Rain began to fall—soft at first, then steady, washing ash from stone and blood from grass.

They sought shelter beneath the fractured arch where the morning had begun.

Furina raised a small dome of Hydro to keep the worst of the downpour at bay.

For a long while, neither spoke.

Then, softly: "The legends about you, Yaksha… they don't do justice to what you've carried."

His profile was unreadable against the grey sky.

"So many battles," she continued, "and the land still cries out for protection. Doesn't it ever exhaust you?"

"There is no room for exhaustion."

She looked slightly annoyed. "That's not an answer."

He closed his eyes. When he spoke again, his voice was quieter than the rain.

"Indarias once said the same. Before the madness took her."

The name hung between them—a ghost given voice.

Furina's breath caught. He had never spoken a fallen comrade's name to her before.

She looked down at her bandaged arm. "In Fontaine, I thought I was protecting everyone by wearing the mask of a god. I smiled for five hundred years while the prophecy loomed. I told myself the performance was noble. " A bitter laugh escaped. "But I was just afraid. Afraid they'd drown if I stopped pretending."

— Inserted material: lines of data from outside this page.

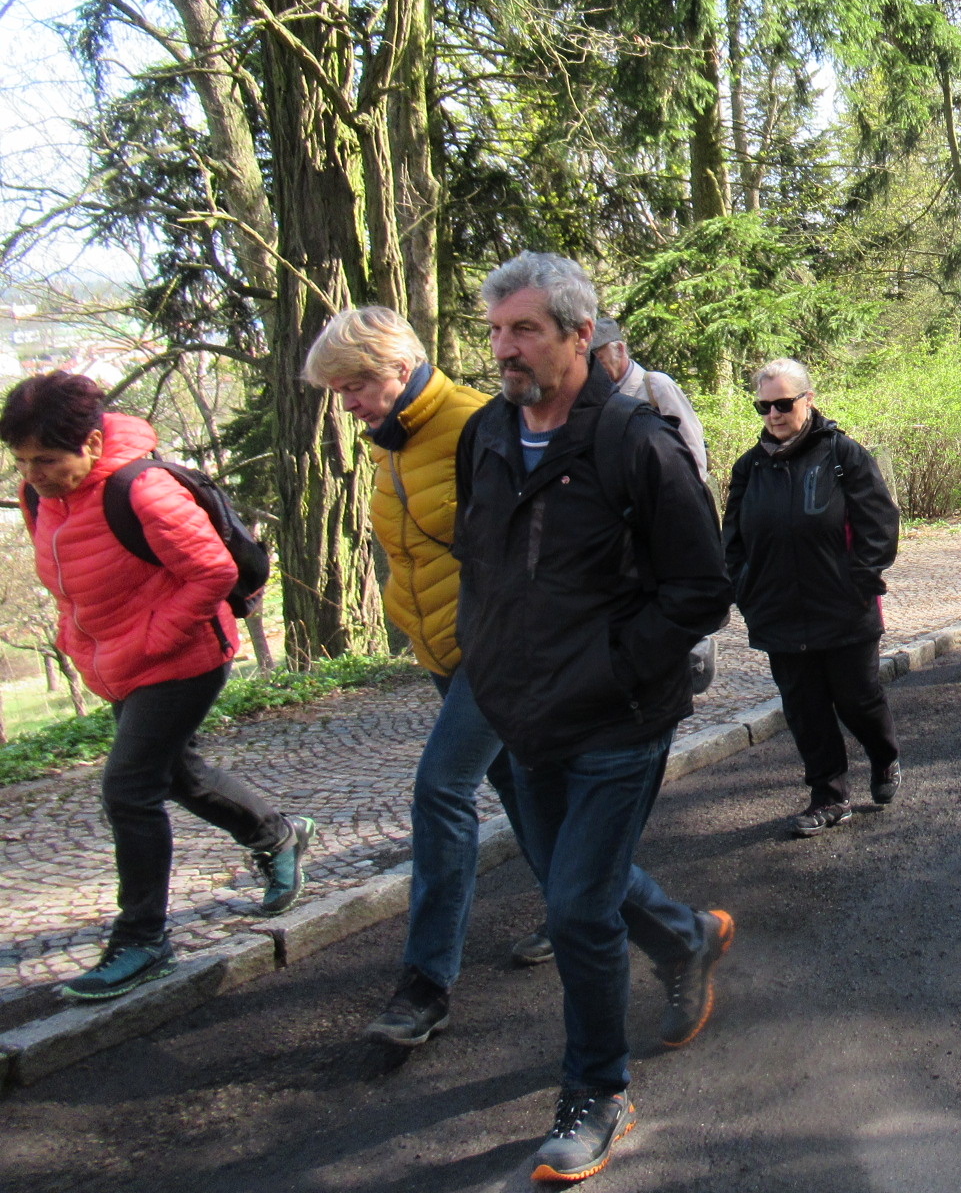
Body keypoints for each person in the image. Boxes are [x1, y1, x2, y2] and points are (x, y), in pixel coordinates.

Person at [455, 252, 735, 1182]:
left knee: (575, 904)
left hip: (617, 723)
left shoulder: (636, 442)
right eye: (496, 331)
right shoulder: (486, 438)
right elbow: (484, 569)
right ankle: (686, 935)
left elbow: (701, 588)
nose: (505, 349)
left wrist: (614, 669)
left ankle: (597, 1095)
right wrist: (485, 659)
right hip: (521, 718)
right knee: (581, 879)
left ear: (581, 335)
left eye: (524, 330)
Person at [3, 372, 313, 1004]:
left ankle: (143, 940)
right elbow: (70, 586)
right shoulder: (42, 498)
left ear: (91, 443)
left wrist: (144, 642)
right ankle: (276, 833)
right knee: (173, 773)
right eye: (22, 461)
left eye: (48, 460)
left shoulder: (141, 489)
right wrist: (82, 646)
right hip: (117, 662)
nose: (34, 473)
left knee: (128, 786)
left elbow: (213, 573)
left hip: (183, 658)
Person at [303, 307, 553, 1050]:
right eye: (338, 391)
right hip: (441, 649)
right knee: (517, 788)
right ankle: (607, 913)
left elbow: (535, 539)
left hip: (496, 648)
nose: (346, 403)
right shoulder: (391, 443)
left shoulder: (480, 423)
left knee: (441, 789)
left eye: (352, 385)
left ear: (396, 366)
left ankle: (425, 987)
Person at [725, 359, 903, 837]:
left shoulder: (843, 455)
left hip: (843, 607)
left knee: (857, 699)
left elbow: (880, 523)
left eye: (783, 404)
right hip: (778, 611)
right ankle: (829, 795)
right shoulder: (750, 467)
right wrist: (746, 589)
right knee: (804, 708)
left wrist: (860, 580)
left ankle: (884, 755)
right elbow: (733, 539)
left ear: (808, 400)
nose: (774, 415)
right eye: (764, 406)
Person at [591, 317, 710, 482]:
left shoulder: (656, 386)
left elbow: (690, 441)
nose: (593, 366)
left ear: (619, 349)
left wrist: (695, 491)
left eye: (598, 357)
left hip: (668, 493)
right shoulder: (596, 396)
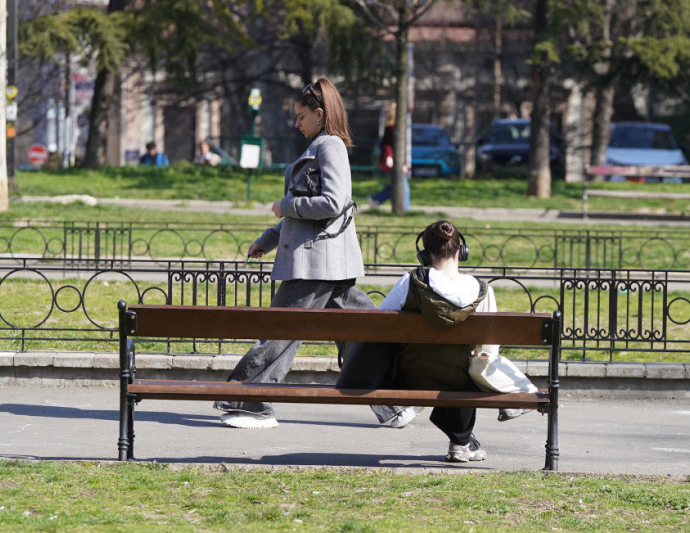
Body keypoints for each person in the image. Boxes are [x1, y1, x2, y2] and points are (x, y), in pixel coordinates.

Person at [214, 78, 417, 430]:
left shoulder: (330, 147)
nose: (296, 123)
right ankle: (393, 404)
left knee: (279, 330)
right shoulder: (322, 146)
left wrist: (285, 205)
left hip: (315, 264)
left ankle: (251, 401)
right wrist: (268, 239)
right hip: (325, 261)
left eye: (301, 116)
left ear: (319, 115)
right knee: (359, 334)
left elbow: (332, 203)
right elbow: (305, 218)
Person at [336, 220, 537, 463]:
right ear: (461, 251)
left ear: (424, 255)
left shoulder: (410, 281)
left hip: (411, 376)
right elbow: (488, 351)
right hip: (461, 379)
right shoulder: (483, 290)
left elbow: (380, 328)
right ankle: (461, 443)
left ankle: (458, 440)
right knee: (465, 365)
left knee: (436, 362)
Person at [368, 103, 410, 208]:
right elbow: (388, 146)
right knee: (402, 186)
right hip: (393, 161)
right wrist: (393, 160)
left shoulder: (390, 128)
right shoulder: (393, 129)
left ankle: (376, 198)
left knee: (396, 185)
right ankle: (403, 209)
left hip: (393, 160)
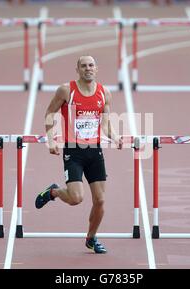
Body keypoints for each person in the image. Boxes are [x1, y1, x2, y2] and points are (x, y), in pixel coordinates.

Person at [35, 55, 123, 254]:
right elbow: (49, 112)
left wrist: (115, 137)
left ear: (96, 68)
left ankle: (91, 239)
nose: (88, 69)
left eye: (91, 65)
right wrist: (50, 139)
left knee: (100, 201)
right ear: (78, 70)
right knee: (76, 198)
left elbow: (106, 124)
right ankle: (53, 192)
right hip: (73, 152)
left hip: (94, 151)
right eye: (83, 66)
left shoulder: (104, 93)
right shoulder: (66, 90)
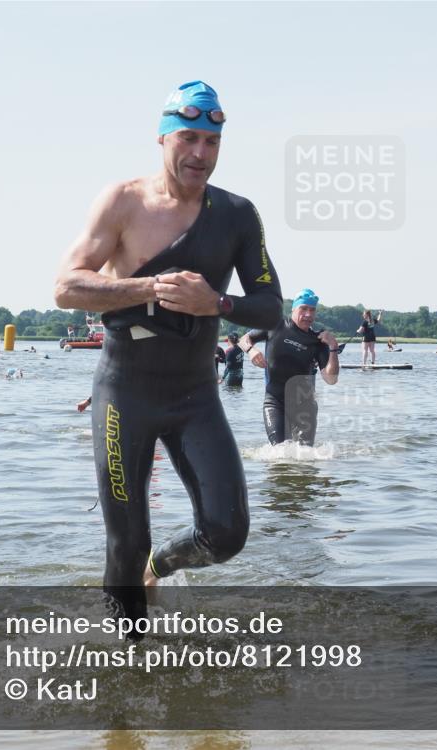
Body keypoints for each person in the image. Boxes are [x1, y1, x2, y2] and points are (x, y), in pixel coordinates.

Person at [53, 80, 283, 622]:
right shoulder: (123, 202)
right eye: (188, 139)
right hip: (124, 389)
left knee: (226, 533)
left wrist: (216, 303)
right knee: (124, 542)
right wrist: (146, 288)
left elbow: (271, 307)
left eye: (212, 142)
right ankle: (125, 668)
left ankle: (160, 564)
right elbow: (65, 287)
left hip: (193, 391)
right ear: (162, 140)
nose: (200, 154)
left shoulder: (237, 215)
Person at [239, 289, 340, 446]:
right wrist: (250, 350)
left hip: (304, 405)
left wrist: (333, 347)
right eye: (304, 309)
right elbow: (244, 339)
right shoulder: (275, 325)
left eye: (312, 310)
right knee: (279, 451)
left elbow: (331, 379)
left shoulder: (318, 341)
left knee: (305, 454)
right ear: (294, 308)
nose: (308, 314)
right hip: (274, 401)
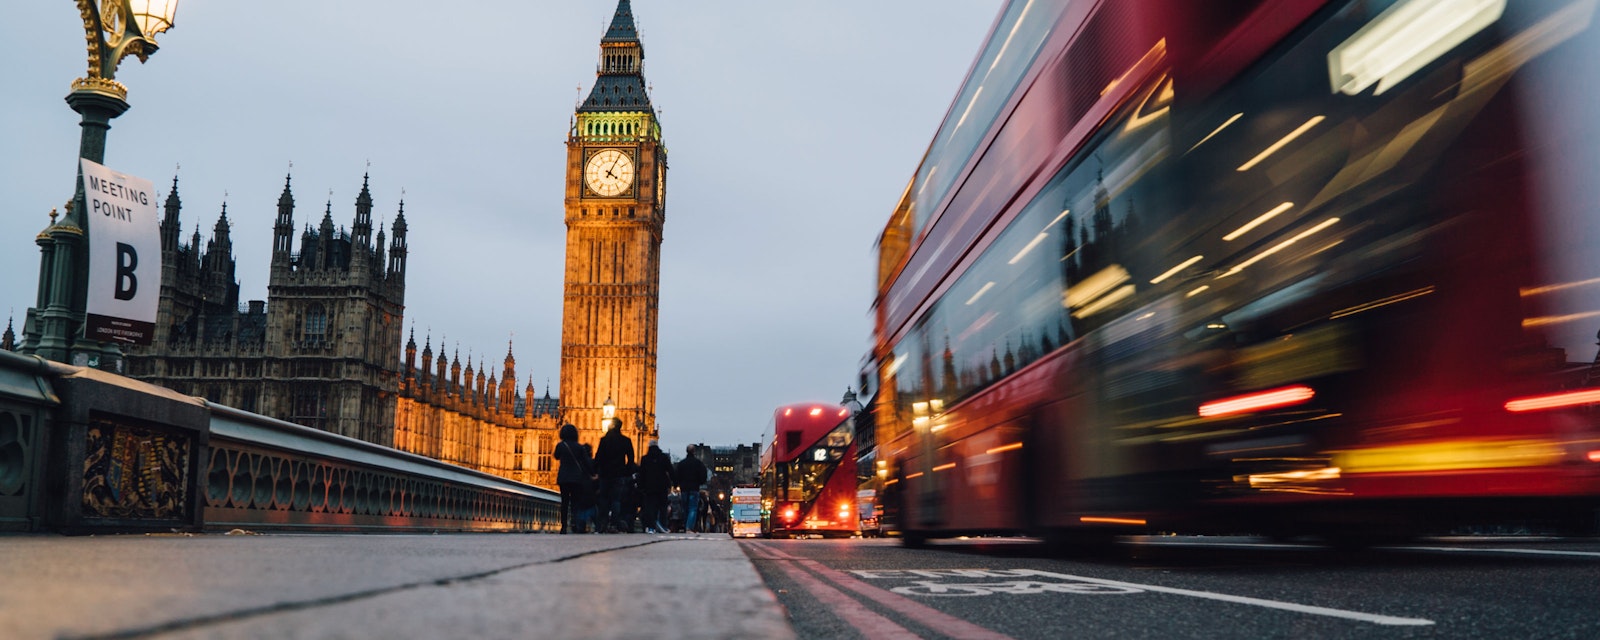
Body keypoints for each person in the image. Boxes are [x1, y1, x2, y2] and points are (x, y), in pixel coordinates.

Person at [552, 423, 597, 534]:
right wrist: (593, 474)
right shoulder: (579, 447)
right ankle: (574, 524)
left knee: (564, 503)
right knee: (575, 503)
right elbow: (586, 462)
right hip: (576, 478)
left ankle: (563, 527)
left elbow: (556, 456)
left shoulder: (561, 445)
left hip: (563, 478)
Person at [594, 419, 635, 533]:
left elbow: (598, 457)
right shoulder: (625, 440)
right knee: (616, 500)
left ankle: (603, 524)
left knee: (604, 499)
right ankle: (614, 524)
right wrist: (626, 471)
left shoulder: (604, 440)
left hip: (605, 474)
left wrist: (596, 471)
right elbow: (631, 458)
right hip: (619, 474)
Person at [637, 441, 675, 533]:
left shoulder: (645, 459)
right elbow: (670, 470)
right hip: (662, 486)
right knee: (662, 507)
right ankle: (663, 526)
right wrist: (673, 482)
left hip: (649, 486)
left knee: (650, 507)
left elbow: (641, 474)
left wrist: (641, 486)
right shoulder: (663, 457)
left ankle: (651, 527)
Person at [675, 444, 709, 533]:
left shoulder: (681, 464)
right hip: (694, 487)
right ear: (694, 451)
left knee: (685, 508)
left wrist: (678, 484)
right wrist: (700, 482)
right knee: (693, 508)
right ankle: (689, 527)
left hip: (684, 488)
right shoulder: (698, 463)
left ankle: (685, 524)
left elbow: (676, 475)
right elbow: (703, 475)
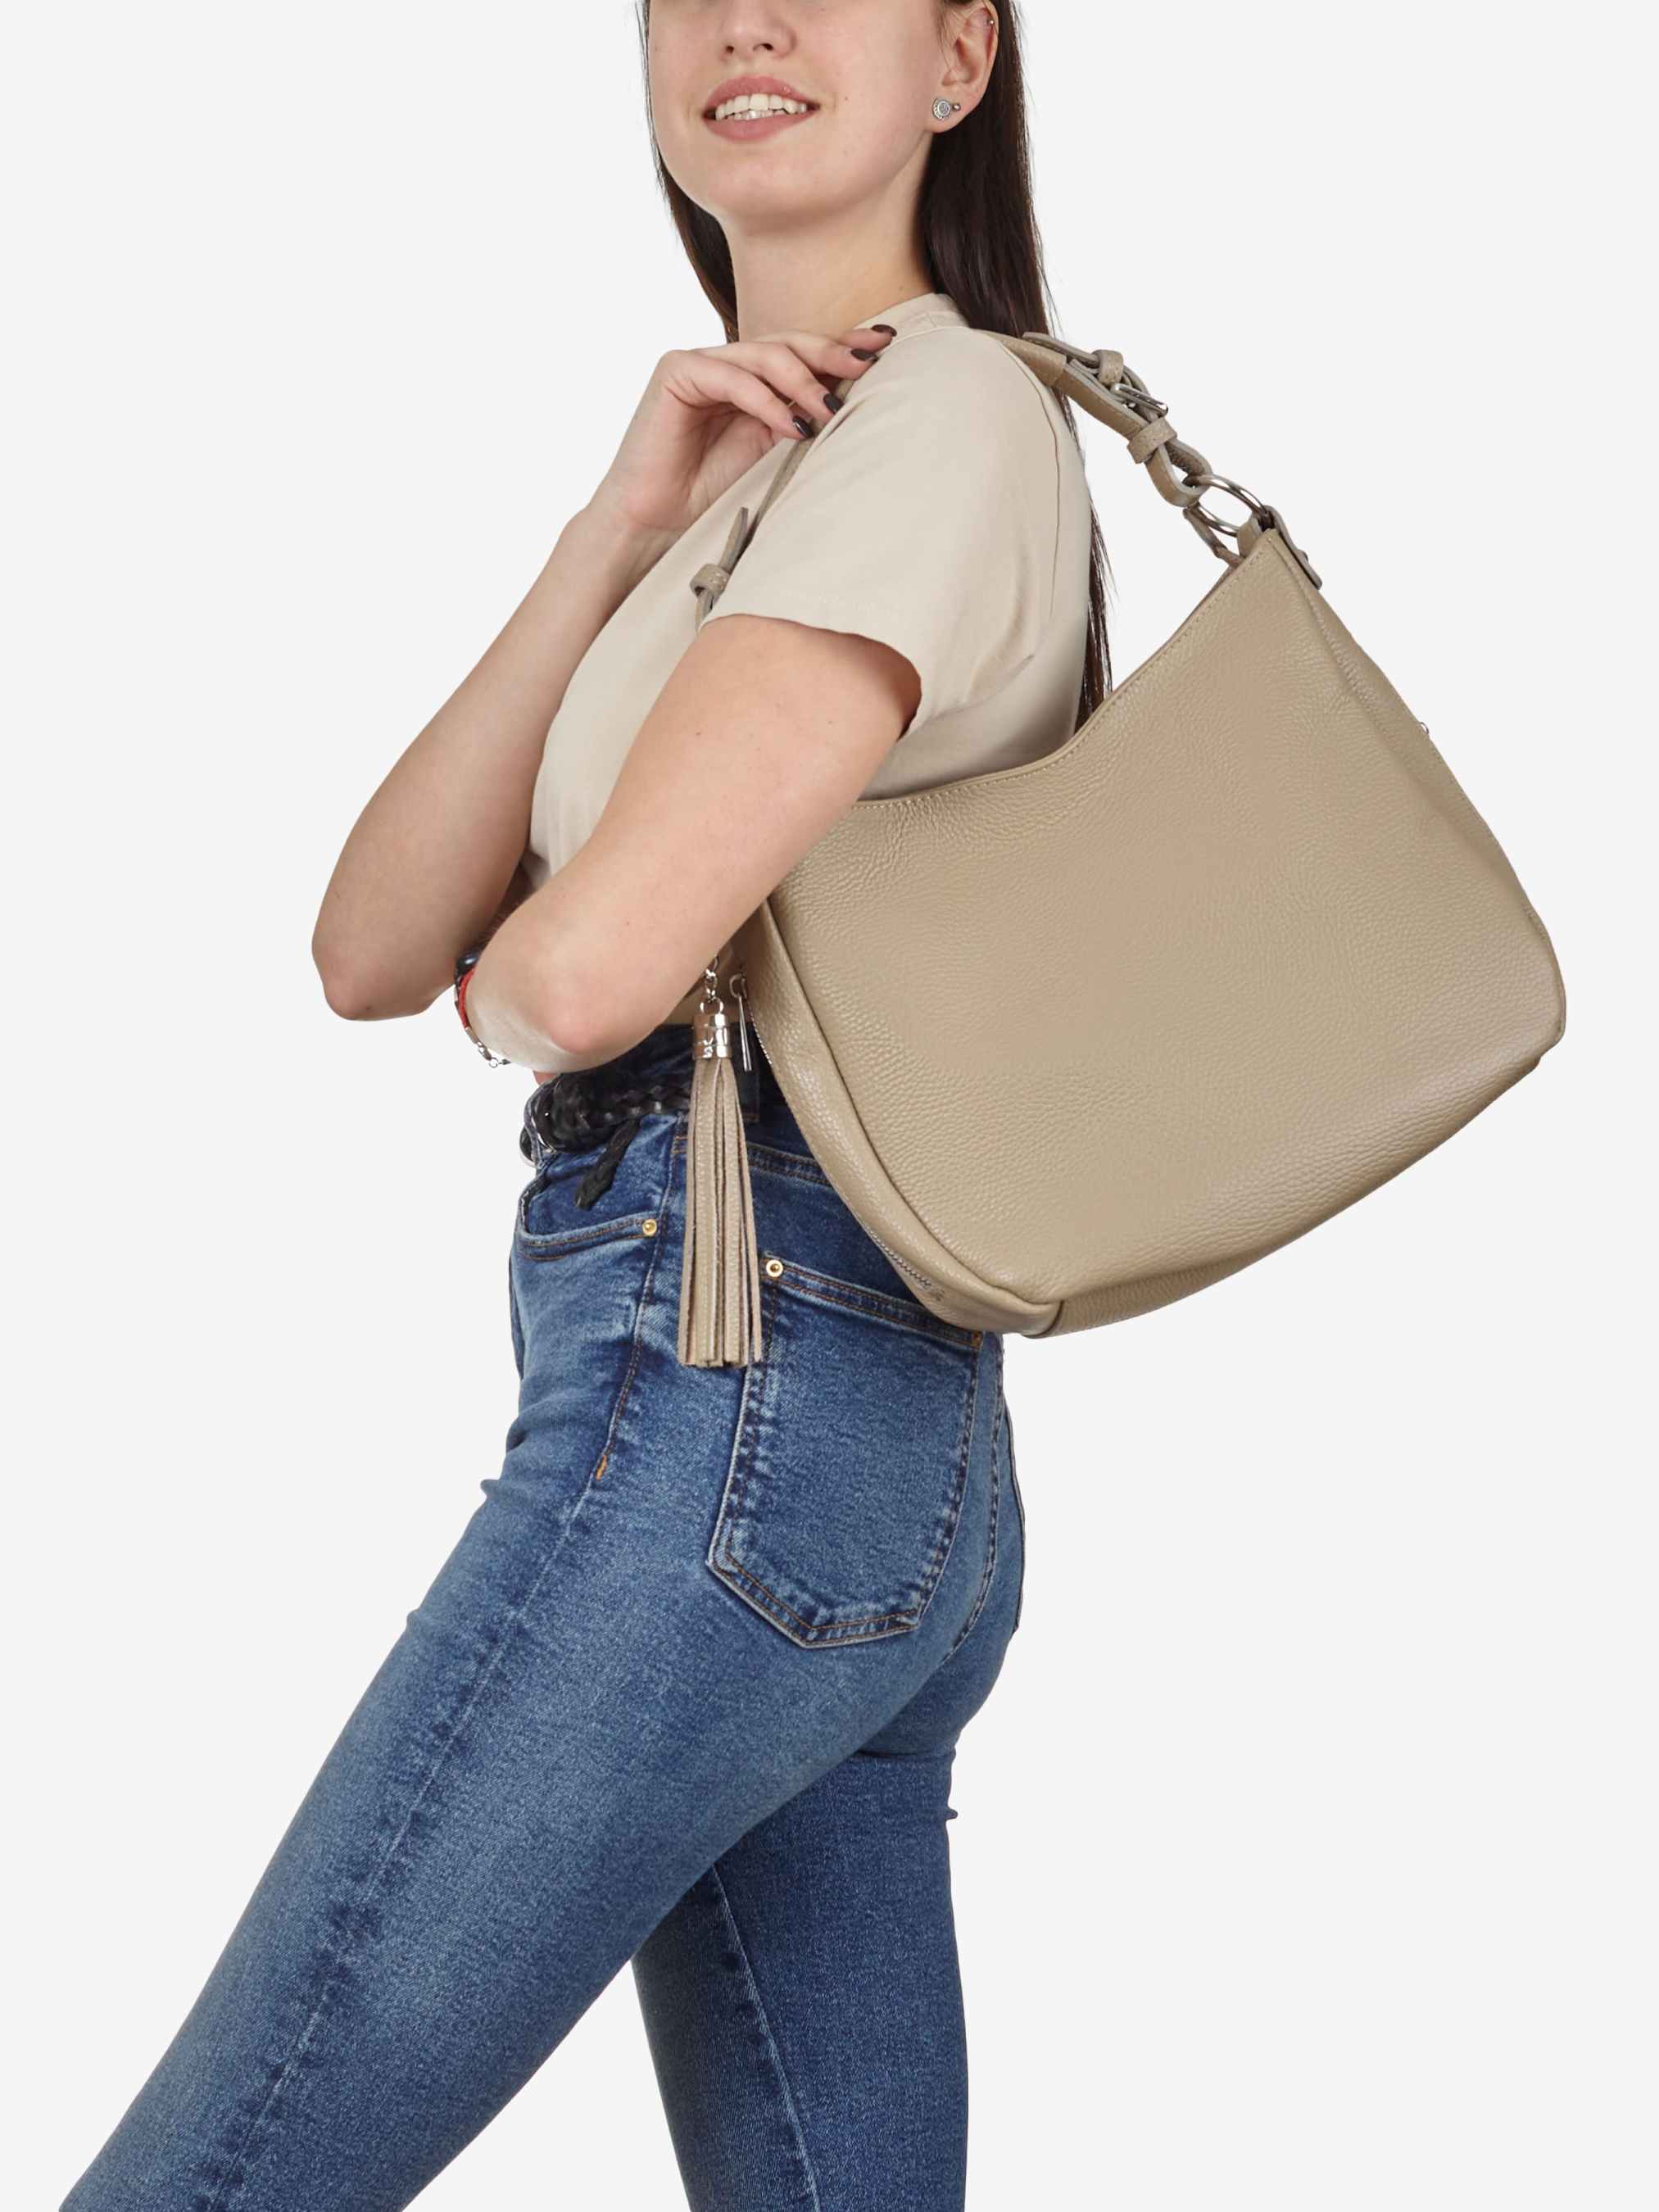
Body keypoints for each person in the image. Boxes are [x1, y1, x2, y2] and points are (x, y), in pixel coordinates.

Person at [64, 5, 1107, 2205]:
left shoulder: (946, 412)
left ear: (958, 59)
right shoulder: (761, 472)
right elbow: (369, 944)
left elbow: (580, 971)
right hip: (846, 1428)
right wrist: (614, 526)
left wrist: (529, 971)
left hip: (734, 1398)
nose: (744, 21)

She met his gaze. "You don't wear a mask, Xiao. But you hide more than I ever did."

He didn't deny it.

"Why did you let me fight today?" she asked suddenly.

He looked at her then, raindrops catching on his lashes like tiny stars.

"Because you wanted to prove you could."

A pause.

"And," he added, almost too soft to hear, "you didn't run."

Something warm bloomed in her chest—not theatrical pride, but something quieter. Earned.

The rain began to ease.

Furina stood, brushed dirt from her coat, and extended her uninjured hand toward him.

"We should report this to Ganyu and to the Qixing together. Whatever's waking beneath the earth… they'll need to prepare."

Xiao did not take her hand.

But he rose—and walked beside her without vanishing.